-------- PASSAGE TO READ

The Global Internet Governance Academic Network (GigaNet) is an international association of academic researchers in internet governance. The network was founded in 2006 by a group of scholars engaged in the WSIS, WGIG, and the IGF processes to establish internet governance as a field of study and support multidisciplinary scholarship on internet governance. Members include researchers from a wide range of disciplines and locations who are contributing to research, teaching, and engagement in local, regional, and international debates on internet governance worldwide. GigaNet seeks to broaden its membership in an inclusive way, with particular attention on welcoming scholars from the Global South and other under-represented communities in the academy.

As a volunteer-run and membership-driven network, it is supported by the efforts of many people, including an eight-member steering committee, a number of standing committees and task forces, and an active membership body. It organizes an Annual Symposium for internet governance scholars, which takes place on Day Zero of the global Internet Governance Forum (IGF). In addition, GigaNet members organize regional and academic events, often in conjunction with other academic forums and non-academic stakeholders.

What do we mean by internet governance? 

Initially, GigaNet members focused on studying the governance of critical internet resources (names, addresses, protocols) and were instrumental in establishing the field of internet governance studies. Over the years the meaning and scope of “internet governance” has expanded to become an evolving and fluid concept that is increasingly multidisciplinary. Today internet governance is an umbrella term for a wide range of issues involving policy and governance of technologically mediated processes of digitisation and datafication and their impact, influence, and meaning. Internet governance includes institutional, normative, and behavioral aspects of a range of issues and practices related to technology and society, including platform governance, big data, values, power structures, geopolitics of technology, and myriad other issues, as the syllabi in GigaNet’s repository attest.

Our guiding values 

  • Academic excellence and integrity
  • Geographic and social inclusiveness of internet governance scholars
  • Epistemological and methodological diversity of scholarship
  • Collaboration and engaged scholarship
  • Transparency and accountability of GigaNet
  • Independent and not-for-profit
  • Supportive of its membership

Our mission

The five principal objectives of GigaNet are to:

  • Support the establishment and ongoing maintenance of a global network of scholars specializing in internet governance issues writ large;
  • Promote the development of internet governance as a recognized, interdisciplinary field of study while helping shape its trajectory and address emerging ways of conceptualizing the field;
  • Advance theoretical and applied research on internet governance, broadly defined,
  • Nurture the development of the next generation of internet governance scholars, and;
  • Engage with and facilitate dialogues on policy issues and related matters between scholars and internet governance stakeholders (governments, international organizations, the private sector, and civil society).

----------------
-------- THE DATA

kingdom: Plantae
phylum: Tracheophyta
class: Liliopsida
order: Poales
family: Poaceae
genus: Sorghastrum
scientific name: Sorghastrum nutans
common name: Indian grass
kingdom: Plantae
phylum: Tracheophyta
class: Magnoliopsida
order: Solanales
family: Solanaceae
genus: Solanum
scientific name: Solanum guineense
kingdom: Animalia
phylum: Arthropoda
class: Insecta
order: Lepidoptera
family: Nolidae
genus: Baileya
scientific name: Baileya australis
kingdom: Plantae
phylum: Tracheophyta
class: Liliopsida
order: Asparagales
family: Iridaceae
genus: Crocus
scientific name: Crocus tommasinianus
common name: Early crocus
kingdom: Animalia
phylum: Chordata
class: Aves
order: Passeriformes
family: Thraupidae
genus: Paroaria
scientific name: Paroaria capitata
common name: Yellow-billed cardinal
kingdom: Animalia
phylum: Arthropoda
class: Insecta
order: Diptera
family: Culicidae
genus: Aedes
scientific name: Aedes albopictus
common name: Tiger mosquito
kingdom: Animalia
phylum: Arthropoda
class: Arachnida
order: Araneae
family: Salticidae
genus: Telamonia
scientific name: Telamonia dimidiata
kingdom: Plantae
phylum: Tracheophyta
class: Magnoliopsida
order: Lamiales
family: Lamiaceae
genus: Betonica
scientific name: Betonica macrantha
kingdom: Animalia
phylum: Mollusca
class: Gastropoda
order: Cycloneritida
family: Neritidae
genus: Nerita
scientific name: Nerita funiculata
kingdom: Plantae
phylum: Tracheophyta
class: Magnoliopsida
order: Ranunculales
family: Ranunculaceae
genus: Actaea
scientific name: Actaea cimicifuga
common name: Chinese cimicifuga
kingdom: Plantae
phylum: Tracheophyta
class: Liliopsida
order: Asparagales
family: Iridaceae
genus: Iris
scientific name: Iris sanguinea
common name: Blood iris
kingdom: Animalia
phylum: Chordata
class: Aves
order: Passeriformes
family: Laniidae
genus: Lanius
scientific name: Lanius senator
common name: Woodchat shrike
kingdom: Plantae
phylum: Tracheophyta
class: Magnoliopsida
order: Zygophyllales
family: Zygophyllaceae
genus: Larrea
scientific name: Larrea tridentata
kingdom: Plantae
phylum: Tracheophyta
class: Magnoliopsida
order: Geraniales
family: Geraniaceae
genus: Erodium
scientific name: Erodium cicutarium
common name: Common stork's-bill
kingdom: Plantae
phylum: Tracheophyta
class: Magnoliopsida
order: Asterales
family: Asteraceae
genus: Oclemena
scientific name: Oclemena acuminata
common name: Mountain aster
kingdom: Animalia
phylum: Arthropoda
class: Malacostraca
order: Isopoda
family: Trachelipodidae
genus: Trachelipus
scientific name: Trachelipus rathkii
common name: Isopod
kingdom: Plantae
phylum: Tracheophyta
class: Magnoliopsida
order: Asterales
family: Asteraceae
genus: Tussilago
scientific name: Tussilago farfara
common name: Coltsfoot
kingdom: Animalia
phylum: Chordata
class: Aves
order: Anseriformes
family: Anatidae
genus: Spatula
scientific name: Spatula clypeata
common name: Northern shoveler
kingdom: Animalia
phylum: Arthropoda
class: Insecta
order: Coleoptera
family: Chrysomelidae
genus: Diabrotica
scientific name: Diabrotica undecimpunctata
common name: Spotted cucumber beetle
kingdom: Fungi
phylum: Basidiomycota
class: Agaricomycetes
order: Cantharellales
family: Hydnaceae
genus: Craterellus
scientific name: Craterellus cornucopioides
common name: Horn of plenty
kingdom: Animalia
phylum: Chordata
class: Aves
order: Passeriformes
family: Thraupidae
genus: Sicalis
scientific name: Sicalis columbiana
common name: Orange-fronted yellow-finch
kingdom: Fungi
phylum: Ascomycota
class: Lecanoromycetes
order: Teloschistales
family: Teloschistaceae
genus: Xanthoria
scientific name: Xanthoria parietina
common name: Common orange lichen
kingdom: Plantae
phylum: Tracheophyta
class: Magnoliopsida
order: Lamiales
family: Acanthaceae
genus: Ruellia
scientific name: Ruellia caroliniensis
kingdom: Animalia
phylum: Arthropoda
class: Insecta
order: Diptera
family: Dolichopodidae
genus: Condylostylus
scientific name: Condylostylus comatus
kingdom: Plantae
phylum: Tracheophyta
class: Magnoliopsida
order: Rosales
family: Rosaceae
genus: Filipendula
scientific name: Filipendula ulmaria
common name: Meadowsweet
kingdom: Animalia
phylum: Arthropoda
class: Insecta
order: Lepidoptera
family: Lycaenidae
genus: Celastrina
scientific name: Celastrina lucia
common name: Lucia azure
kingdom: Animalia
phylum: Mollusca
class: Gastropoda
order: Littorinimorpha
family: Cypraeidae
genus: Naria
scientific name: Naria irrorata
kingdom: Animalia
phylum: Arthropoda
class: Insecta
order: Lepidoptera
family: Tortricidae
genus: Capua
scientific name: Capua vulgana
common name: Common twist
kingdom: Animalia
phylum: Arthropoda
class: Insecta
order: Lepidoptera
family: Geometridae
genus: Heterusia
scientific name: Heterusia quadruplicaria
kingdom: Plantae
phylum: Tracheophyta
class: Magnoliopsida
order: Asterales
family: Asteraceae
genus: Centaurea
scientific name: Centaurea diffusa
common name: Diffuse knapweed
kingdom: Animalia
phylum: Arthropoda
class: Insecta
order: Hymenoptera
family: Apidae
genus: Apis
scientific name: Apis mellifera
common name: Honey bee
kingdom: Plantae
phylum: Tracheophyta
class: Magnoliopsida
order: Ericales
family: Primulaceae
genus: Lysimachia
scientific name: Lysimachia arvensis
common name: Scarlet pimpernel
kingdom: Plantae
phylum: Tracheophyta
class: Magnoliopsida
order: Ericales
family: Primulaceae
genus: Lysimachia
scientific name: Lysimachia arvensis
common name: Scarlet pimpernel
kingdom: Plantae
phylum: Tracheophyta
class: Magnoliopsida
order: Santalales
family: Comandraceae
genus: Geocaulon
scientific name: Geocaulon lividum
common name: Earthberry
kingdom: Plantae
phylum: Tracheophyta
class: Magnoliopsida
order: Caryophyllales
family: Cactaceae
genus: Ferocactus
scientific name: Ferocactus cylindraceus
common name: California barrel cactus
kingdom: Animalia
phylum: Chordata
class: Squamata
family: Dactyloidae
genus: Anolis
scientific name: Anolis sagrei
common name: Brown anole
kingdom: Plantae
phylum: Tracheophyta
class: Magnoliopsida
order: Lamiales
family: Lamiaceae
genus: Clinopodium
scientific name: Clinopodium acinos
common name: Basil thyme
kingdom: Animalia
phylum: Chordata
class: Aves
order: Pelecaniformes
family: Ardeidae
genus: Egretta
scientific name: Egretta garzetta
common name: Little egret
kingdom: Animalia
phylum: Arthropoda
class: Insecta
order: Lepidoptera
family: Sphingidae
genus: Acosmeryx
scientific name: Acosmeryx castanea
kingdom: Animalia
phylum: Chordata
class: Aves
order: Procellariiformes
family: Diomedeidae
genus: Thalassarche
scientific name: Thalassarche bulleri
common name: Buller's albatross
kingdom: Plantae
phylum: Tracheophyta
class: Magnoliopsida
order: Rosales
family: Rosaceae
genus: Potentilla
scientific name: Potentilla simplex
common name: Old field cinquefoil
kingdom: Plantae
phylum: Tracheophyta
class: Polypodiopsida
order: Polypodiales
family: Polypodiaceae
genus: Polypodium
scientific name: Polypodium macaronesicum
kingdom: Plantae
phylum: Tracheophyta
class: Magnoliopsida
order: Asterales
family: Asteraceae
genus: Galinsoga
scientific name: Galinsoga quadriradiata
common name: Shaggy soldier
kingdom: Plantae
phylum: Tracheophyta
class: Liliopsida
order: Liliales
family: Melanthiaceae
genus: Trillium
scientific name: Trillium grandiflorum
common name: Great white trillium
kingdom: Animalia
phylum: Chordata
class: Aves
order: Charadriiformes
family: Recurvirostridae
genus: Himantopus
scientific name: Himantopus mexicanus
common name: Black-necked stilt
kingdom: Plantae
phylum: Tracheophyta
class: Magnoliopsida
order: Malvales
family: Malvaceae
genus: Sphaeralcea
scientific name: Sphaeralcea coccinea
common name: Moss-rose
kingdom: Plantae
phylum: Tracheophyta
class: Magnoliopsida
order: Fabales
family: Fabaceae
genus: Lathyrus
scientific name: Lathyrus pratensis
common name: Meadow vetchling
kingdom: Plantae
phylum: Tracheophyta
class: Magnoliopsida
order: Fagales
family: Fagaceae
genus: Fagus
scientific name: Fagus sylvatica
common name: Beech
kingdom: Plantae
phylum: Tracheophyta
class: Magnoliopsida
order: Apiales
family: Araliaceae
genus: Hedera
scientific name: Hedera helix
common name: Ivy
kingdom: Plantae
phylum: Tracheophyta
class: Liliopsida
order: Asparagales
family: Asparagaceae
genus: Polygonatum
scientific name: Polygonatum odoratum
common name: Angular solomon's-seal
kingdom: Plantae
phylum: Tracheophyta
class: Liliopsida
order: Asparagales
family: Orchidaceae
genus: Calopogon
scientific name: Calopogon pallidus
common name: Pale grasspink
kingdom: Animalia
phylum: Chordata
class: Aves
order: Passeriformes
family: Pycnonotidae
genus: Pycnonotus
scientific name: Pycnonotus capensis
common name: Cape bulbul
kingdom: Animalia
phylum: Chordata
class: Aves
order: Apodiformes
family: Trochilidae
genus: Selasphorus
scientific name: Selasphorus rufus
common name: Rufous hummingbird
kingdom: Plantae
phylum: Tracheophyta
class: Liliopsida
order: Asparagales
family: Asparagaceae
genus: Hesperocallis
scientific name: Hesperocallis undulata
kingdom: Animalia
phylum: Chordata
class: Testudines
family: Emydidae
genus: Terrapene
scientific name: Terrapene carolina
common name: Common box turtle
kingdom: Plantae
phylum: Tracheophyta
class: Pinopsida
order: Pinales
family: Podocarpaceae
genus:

----------------

**WORK TASK**
Reproduce, word for word, the part of the GigaNet description that opens with the words containing "The five principal" and closes with "and civil society).". The material was drawn from a source separate from the text.

**SOLUTION TO THE EXERCISE**
The five principal objectives of GigaNet are to:

  • Support the establishment and ongoing maintenance of a global network of scholars specializing in internet governance issues writ large;
  • Promote the development of internet governance as a recognized, interdisciplinary field of study while helping shape its trajectory and address emerging ways of conceptualizing the field;
  • Advance theoretical and applied research on internet governance, broadly defined,
  • Nurture the development of the next generation of internet governance scholars, and;
  • Engage with and facilitate dialogues on policy issues and related matters between scholars and internet governance stakeholders (governments, international organizations, the private sector, and civil society).